Ostatnio znowu zaszalałam.... -49% przeceny w drogerii kosmetycznej ;-) ...kolory Rimmela są jednak dla mnie za ciemne, więc wędrują do mojej bratowej...a Astor zostawiam sobie ;-) odstąpiłam od Max Factor, żeby coś zmienić i zobaczę jak ta zmiana mi będzie służyć...

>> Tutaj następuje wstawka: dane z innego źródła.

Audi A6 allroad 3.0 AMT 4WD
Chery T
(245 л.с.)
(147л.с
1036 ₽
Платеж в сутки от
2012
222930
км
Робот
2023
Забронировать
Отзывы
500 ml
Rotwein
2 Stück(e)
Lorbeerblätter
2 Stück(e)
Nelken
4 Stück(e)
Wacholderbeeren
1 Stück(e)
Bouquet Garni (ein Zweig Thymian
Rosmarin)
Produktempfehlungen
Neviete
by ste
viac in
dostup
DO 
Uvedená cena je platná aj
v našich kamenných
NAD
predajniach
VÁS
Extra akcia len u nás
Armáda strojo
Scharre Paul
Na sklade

Miłej niedzieli kochane baby Wam życzę!
angelisia69
25 kwietnia 2016, 02:59jak szalec to tak zeby z korzyscia na przyszlosci,ja tak szaleje z tuszami jak sa promocje,kupuje najdrozsze 2-3 i mam na nastepny rok do nastepnej promocji ;-) Co z tego ze pogoda do bani,wplywu na nia nie mamy a na nasze samopoczucie owszem,a jak sama widzisz cwiczonka pomagaja.Powodzonka
Obserka
24 kwietnia 2016, 21:54u mnie tez Killer, a raczej Killerow dwoch na siodemce ;)
annaewasedlak
24 kwietnia 2016, 17:57Ja używam Max Factor bo na inne mam uczulenie. U mnie magnolia - a mam białą - ma tylko jeden kwiatek w tym roku. Szkoda bo przepięknie rok wcześniej kwitła. Za to czerwony kasztanowiec ma masę zawiązek kwiatowych. Pozdrawiam u mnie też pada i jest chłodno.